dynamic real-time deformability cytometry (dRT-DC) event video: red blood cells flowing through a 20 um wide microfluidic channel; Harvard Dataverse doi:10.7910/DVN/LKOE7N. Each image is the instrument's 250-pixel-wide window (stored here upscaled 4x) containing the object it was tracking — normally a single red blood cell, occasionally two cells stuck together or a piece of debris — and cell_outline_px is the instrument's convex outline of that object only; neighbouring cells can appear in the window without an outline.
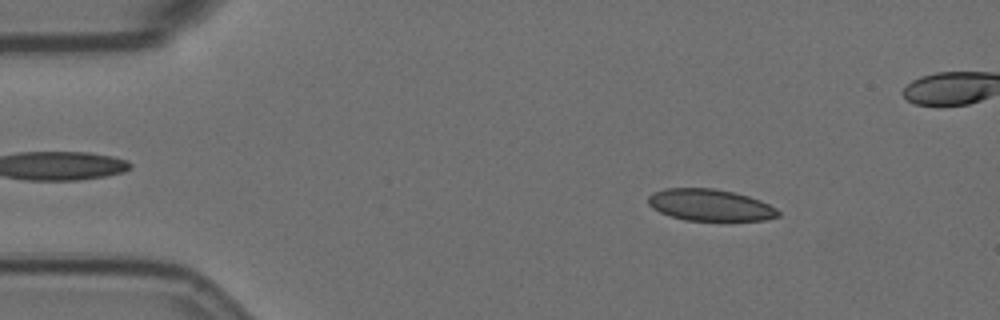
{"species": "Egyptian fruit bat (a non-hibernating species)", "species_latin": "Rousettus aegyptiacus", "temperature_condition": "room temperature", "stored_images_in_passage": 58, "camera_frame_rate_fps": 3000, "um_per_image_px": 0.085, "animal": {"sex": "female"}, "frame": {"image": 1, "passage_image": 8, "time_ms": 2.333, "image_size_px": [1000, 320], "cell_outline_px": [[780, 216], [764, 220], [684, 220], [660, 212], [652, 208], [648, 204], [648, 196], [652, 192], [664, 188], [712, 188], [732, 192], [748, 196], [760, 200], [776, 208], [780, 212]], "centroid_in_image_um": [60.33, 17.42], "position_along_channel_um": 24.7, "area_um2": 23.93}}
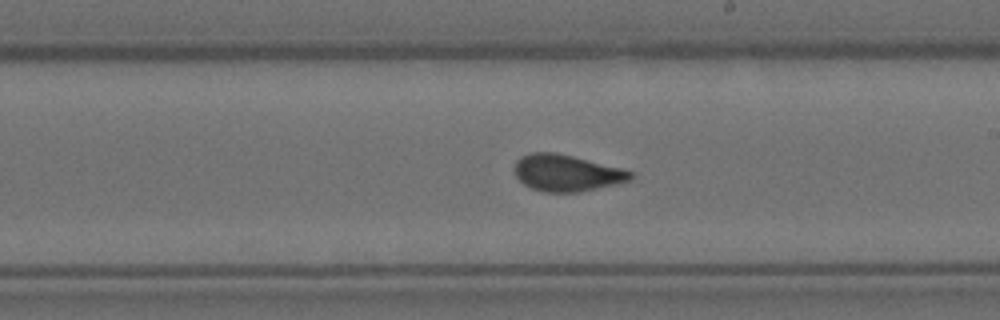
{"frame": {"image": 2, "passage_image": 32, "time_ms": 10.333, "image_size_px": [1000, 320], "cell_outline_px": [[632, 180], [580, 192], [544, 192], [532, 188], [524, 184], [516, 176], [516, 160], [520, 156], [532, 152], [556, 152], [624, 168], [632, 172]], "centroid_in_image_um": [48.18, 14.69], "position_along_channel_um": 240.8, "area_um2": 24.74}}
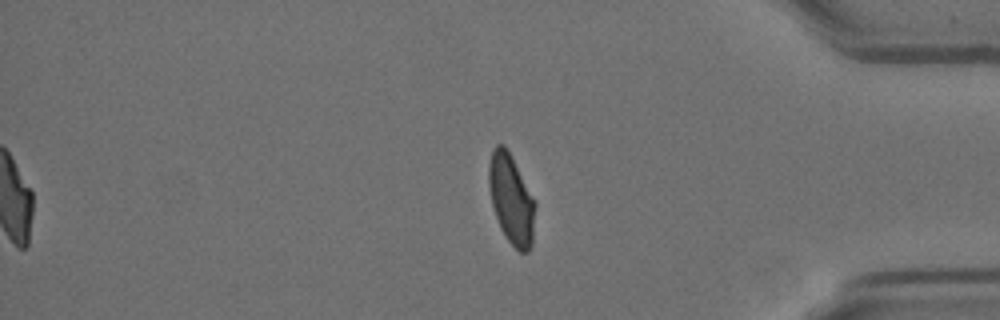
{"frame": {"image": 3, "passage_image": 47, "time_ms": 15.333, "image_size_px": [1000, 320], "cell_outline_px": [[536, 204], [532, 244], [528, 252], [520, 252], [508, 240], [500, 228], [492, 204], [488, 184], [488, 164], [492, 148], [496, 144], [504, 144], [536, 200]], "centroid_in_image_um": [43.46, 16.91], "position_along_channel_um": 391.7, "area_um2": 24.33}, "authors_computed_cell_mechanics": {"area_um2": 24.6806, "velocity_mm_per_s": 3.5456, "shape_relaxation_time_tau1_ms": null, "shape_relaxation_time_tau2_ms": 0.7262, "deformation_change_tau1": null, "deformation_change_tau2": 0.0505}}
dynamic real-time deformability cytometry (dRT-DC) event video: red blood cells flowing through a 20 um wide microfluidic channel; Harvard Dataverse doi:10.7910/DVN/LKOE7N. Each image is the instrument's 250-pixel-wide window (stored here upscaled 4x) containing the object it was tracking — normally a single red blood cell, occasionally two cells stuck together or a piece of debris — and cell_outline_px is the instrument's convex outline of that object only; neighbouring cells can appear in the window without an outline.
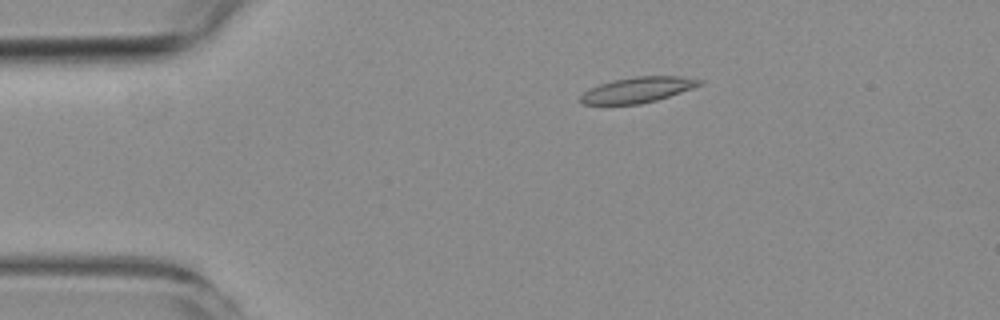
{"species": "common noctule bat (a hibernating species)", "species_latin": "Nyctalus noctula", "temperature_condition": "room temperature", "stored_images_in_passage": 7, "camera_frame_rate_fps": 3000, "um_per_image_px": 0.085, "animal": {"sex": "female", "body_mass_g": 19.3, "forearm_length_mm": 54.1}, "frame": {"image": 1, "passage_image": 2, "time_ms": 1.333, "image_size_px": [1000, 320], "cell_outline_px": [[704, 84], [656, 100], [640, 104], [580, 104], [580, 96], [588, 88], [612, 80], [636, 76], [680, 76], [704, 80]], "centroid_in_image_um": [54.19, 7.63], "position_along_channel_um": 30.8, "area_um2": 17.69}}
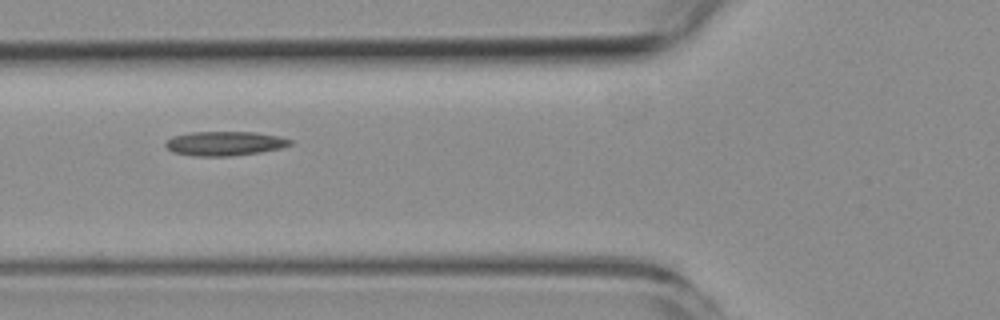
{"frame": {"image": 2, "passage_image": 5, "time_ms": 4.667, "image_size_px": [1000, 320], "cell_outline_px": [[292, 144], [280, 148], [260, 152], [232, 156], [192, 156], [176, 152], [168, 148], [164, 144], [172, 136], [192, 132], [256, 132], [280, 136], [292, 140]], "centroid_in_image_um": [19.13, 12.19], "position_along_channel_um": 106.7, "area_um2": 17.57}}
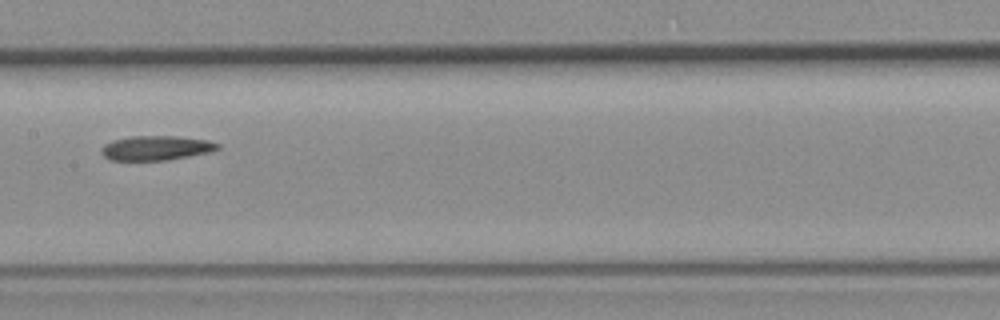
{"frame": {"image": 3, "passage_image": 7, "time_ms": 7.0, "image_size_px": [1000, 320], "cell_outline_px": [[220, 148], [212, 152], [168, 160], [108, 160], [100, 152], [104, 144], [112, 140], [132, 136], [176, 136], [208, 140], [220, 144]], "centroid_in_image_um": [13.29, 12.58], "position_along_channel_um": 194.1, "area_um2": 16.76}}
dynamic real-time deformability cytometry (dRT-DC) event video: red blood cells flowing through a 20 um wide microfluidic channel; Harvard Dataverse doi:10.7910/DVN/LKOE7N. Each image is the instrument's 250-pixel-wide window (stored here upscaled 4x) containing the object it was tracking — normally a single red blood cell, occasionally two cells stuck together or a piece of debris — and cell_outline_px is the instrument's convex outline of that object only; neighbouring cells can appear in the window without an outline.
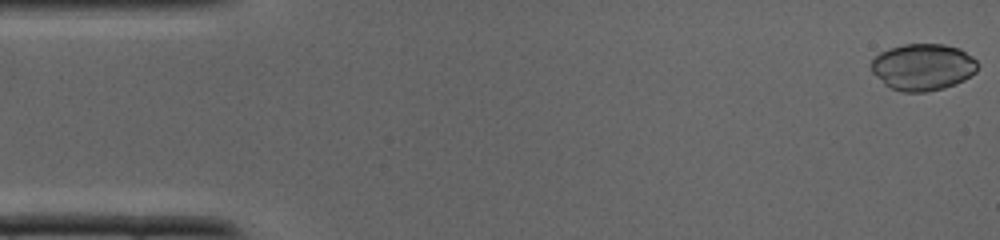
{"species": "common noctule bat (a hibernating species)", "species_latin": "Nyctalus noctula", "temperature_condition": "cold", "stored_images_in_passage": 11, "camera_frame_rate_fps": 3000, "um_per_image_px": 0.085, "animal": {"sex": "male", "body_mass_g": 19.0, "forearm_length_mm": 50.8}, "frame": {"image": 1, "passage_image": 1, "time_ms": 0.0, "image_size_px": [1000, 240], "cell_outline_px": [[980, 64], [976, 72], [964, 80], [956, 84], [944, 88], [924, 92], [900, 92], [884, 84], [872, 72], [872, 60], [880, 52], [888, 48], [904, 44], [944, 44], [960, 48], [972, 56]], "centroid_in_image_um": [78.47, 5.69], "position_along_channel_um": 6.5, "area_um2": 29.19}}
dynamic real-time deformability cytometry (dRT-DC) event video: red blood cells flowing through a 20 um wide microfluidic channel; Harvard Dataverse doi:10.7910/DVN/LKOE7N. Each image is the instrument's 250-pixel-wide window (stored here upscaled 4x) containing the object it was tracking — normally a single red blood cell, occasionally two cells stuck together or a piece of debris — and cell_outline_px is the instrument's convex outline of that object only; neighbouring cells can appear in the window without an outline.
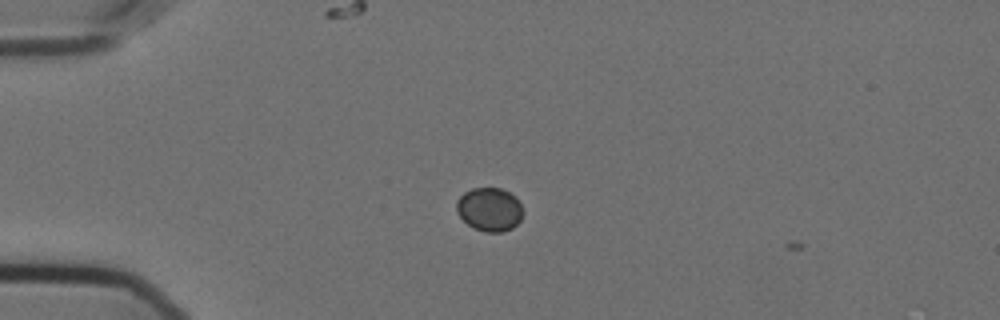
{"species": "Egyptian fruit bat (a non-hibernating species)", "species_latin": "Rousettus aegyptiacus", "temperature_condition": "cold", "stored_images_in_passage": 41, "camera_frame_rate_fps": 3000, "um_per_image_px": 0.085, "animal": {"sex": "female"}, "frame": {"image": 1, "passage_image": 3, "time_ms": 0.667, "image_size_px": [1000, 320], "cell_outline_px": [[524, 212], [520, 220], [512, 228], [500, 232], [484, 232], [472, 228], [456, 212], [456, 200], [464, 192], [472, 188], [500, 188], [516, 196]], "centroid_in_image_um": [41.6, 17.8], "position_along_channel_um": 43.4, "area_um2": 16.99}}
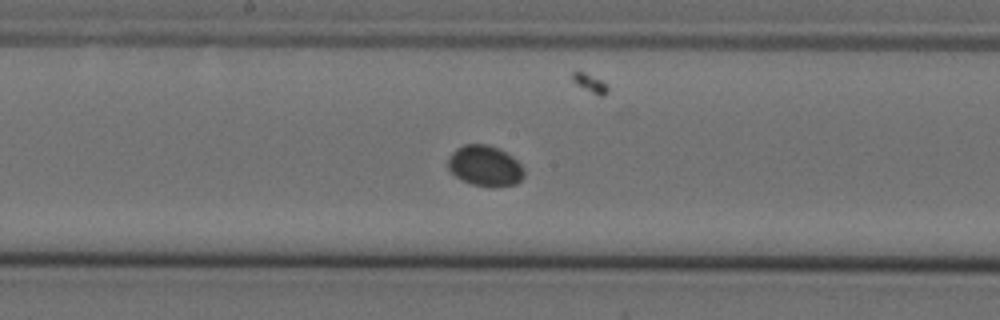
{"frame": {"image": 2, "passage_image": 19, "time_ms": 6.0, "image_size_px": [1000, 320], "cell_outline_px": [[524, 176], [516, 184], [492, 188], [472, 184], [460, 180], [448, 168], [448, 156], [456, 148], [464, 144], [488, 144], [512, 156], [524, 168]], "centroid_in_image_um": [41.21, 14.11], "position_along_channel_um": 207.0, "area_um2": 18.15}}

◆ Work required ◆
Restate each of the entries above word for word and skip every image.

◆ Solved problem ◆
dynamic real-time deformability cytometry (dRT-DC) event video: red blood cells flowing through a 20 um wide microfluidic channel; Harvard Dataverse doi:10.7910/DVN/LKOE7N. Each image is the instrument's 250-pixel-wide window (stored here upscaled 4x) containing the object it was tracking — normally a single red blood cell, occasionally two cells stuck together or a piece of debris — and cell_outline_px is the instrument's convex outline of that object only; neighbouring cells can appear in the window without an outline.
{"species": "Egyptian fruit bat (a non-hibernating species)", "species_latin": "Rousettus aegyptiacus", "temperature_condition": "room temperature", "stored_images_in_passage": 58, "camera_frame_rate_fps": 3000, "um_per_image_px": 0.085, "animal": {"sex": "female"}, "frame": {"image": 1, "passage_image": 8, "time_ms": 2.333, "image_size_px": [1000, 320], "cell_outline_px": [[780, 216], [764, 220], [684, 220], [660, 212], [652, 208], [648, 204], [648, 196], [652, 192], [664, 188], [712, 188], [732, 192], [748, 196], [760, 200], [776, 208], [780, 212]], "centroid_in_image_um": [60.33, 17.42], "position_along_channel_um": 24.7, "area_um2": 23.93}}
{"frame": {"image": 2, "passage_image": 32, "time_ms": 10.333, "image_size_px": [1000, 320], "cell_outline_px": [[632, 180], [580, 192], [544, 192], [532, 188], [524, 184], [516, 176], [516, 160], [520, 156], [532, 152], [556, 152], [624, 168], [632, 172]], "centroid_in_image_um": [48.18, 14.69], "position_along_channel_um": 240.8, "area_um2": 24.74}}
{"frame": {"image": 3, "passage_image": 47, "time_ms": 15.333, "image_size_px": [1000, 320], "cell_outline_px": [[536, 204], [532, 244], [528, 252], [520, 252], [508, 240], [500, 228], [492, 204], [488, 184], [488, 164], [492, 148], [496, 144], [504, 144], [536, 200]], "centroid_in_image_um": [43.46, 16.91], "position_along_channel_um": 391.7, "area_um2": 24.33}, "authors_computed_cell_mechanics": {"area_um2": 24.6806, "velocity_mm_per_s": 3.5456, "shape_relaxation_time_tau1_ms": null, "shape_relaxation_time_tau2_ms": 0.7262, "deformation_change_tau1": null, "deformation_change_tau2": 0.0505}}
dynamic real-time deformability cytometry (dRT-DC) event video: red blood cells flowing through a 20 um wide microfluidic channel; Harvard Dataverse doi:10.7910/DVN/LKOE7N. Each image is the instrument's 250-pixel-wide window (stored here upscaled 4x) containing the object it was tracking — normally a single red blood cell, occasionally two cells stuck together or a piece of debris — and cell_outline_px is the instrument's convex outline of that object only; neighbouring cells can appear in the window without an outline.
{"species": "common noctule bat (a hibernating species)", "species_latin": "Nyctalus noctula", "temperature_condition": "room temperature", "stored_images_in_passage": 7, "camera_frame_rate_fps": 3000, "um_per_image_px": 0.085, "animal": {"sex": "female", "body_mass_g": 19.3, "forearm_length_mm": 54.1}, "frame": {"image": 1, "passage_image": 2, "time_ms": 1.333, "image_size_px": [1000, 320], "cell_outline_px": [[704, 84], [656, 100], [640, 104], [580, 104], [580, 96], [588, 88], [612, 80], [636, 76], [680, 76], [704, 80]], "centroid_in_image_um": [54.19, 7.63], "position_along_channel_um": 30.8, "area_um2": 17.69}}
{"frame": {"image": 2, "passage_image": 5, "time_ms": 4.667, "image_size_px": [1000, 320], "cell_outline_px": [[292, 144], [280, 148], [260, 152], [232, 156], [192, 156], [176, 152], [168, 148], [164, 144], [172, 136], [192, 132], [256, 132], [280, 136], [292, 140]], "centroid_in_image_um": [19.13, 12.19], "position_along_channel_um": 106.7, "area_um2": 17.57}}
{"frame": {"image": 3, "passage_image": 7, "time_ms": 7.0, "image_size_px": [1000, 320], "cell_outline_px": [[220, 148], [212, 152], [168, 160], [108, 160], [100, 152], [104, 144], [112, 140], [132, 136], [176, 136], [208, 140], [220, 144]], "centroid_in_image_um": [13.29, 12.58], "position_along_channel_um": 194.1, "area_um2": 16.76}}
dynamic real-time deformability cytometry (dRT-DC) event video: red blood cells flowing through a 20 um wide microfluidic channel; Harvard Dataverse doi:10.7910/DVN/LKOE7N. Each image is the instrument's 250-pixel-wide window (stored here upscaled 4x) containing the object it was tracking — normally a single red blood cell, occasionally two cells stuck together or a piece of debris — and cell_outline_px is the instrument's convex outline of that object only; neighbouring cells can appear in the window without an outline.
{"species": "common noctule bat (a hibernating species)", "species_latin": "Nyctalus noctula", "temperature_condition": "cold", "stored_images_in_passage": 11, "camera_frame_rate_fps": 3000, "um_per_image_px": 0.085, "animal": {"sex": "male", "body_mass_g": 19.0, "forearm_length_mm": 50.8}, "frame": {"image": 1, "passage_image": 1, "time_ms": 0.0, "image_size_px": [1000, 240], "cell_outline_px": [[980, 64], [976, 72], [964, 80], [956, 84], [944, 88], [924, 92], [900, 92], [884, 84], [872, 72], [872, 60], [880, 52], [888, 48], [904, 44], [944, 44], [960, 48], [972, 56]], "centroid_in_image_um": [78.47, 5.69], "position_along_channel_um": 6.5, "area_um2": 29.19}}
dynamic real-time deformability cytometry (dRT-DC) event video: red blood cells flowing through a 20 um wide microfluidic channel; Harvard Dataverse doi:10.7910/DVN/LKOE7N. Each image is the instrument's 250-pixel-wide window (stored here upscaled 4x) containing the object it was tracking — normally a single red blood cell, occasionally two cells stuck together or a piece of debris — and cell_outline_px is the instrument's convex outline of that object only; neighbouring cells can appear in the window without an outline.
{"species": "Egyptian fruit bat (a non-hibernating species)", "species_latin": "Rousettus aegyptiacus", "temperature_condition": "cold", "stored_images_in_passage": 41, "camera_frame_rate_fps": 3000, "um_per_image_px": 0.085, "animal": {"sex": "female"}, "frame": {"image": 1, "passage_image": 3, "time_ms": 0.667, "image_size_px": [1000, 320], "cell_outline_px": [[524, 212], [520, 220], [512, 228], [500, 232], [484, 232], [472, 228], [456, 212], [456, 200], [464, 192], [472, 188], [500, 188], [516, 196]], "centroid_in_image_um": [41.6, 17.8], "position_along_channel_um": 43.4, "area_um2": 16.99}}
{"frame": {"image": 2, "passage_image": 19, "time_ms": 6.0, "image_size_px": [1000, 320], "cell_outline_px": [[524, 176], [516, 184], [492, 188], [472, 184], [460, 180], [448, 168], [448, 156], [456, 148], [464, 144], [488, 144], [512, 156], [524, 168]], "centroid_in_image_um": [41.21, 14.11], "position_along_channel_um": 207.0, "area_um2": 18.15}}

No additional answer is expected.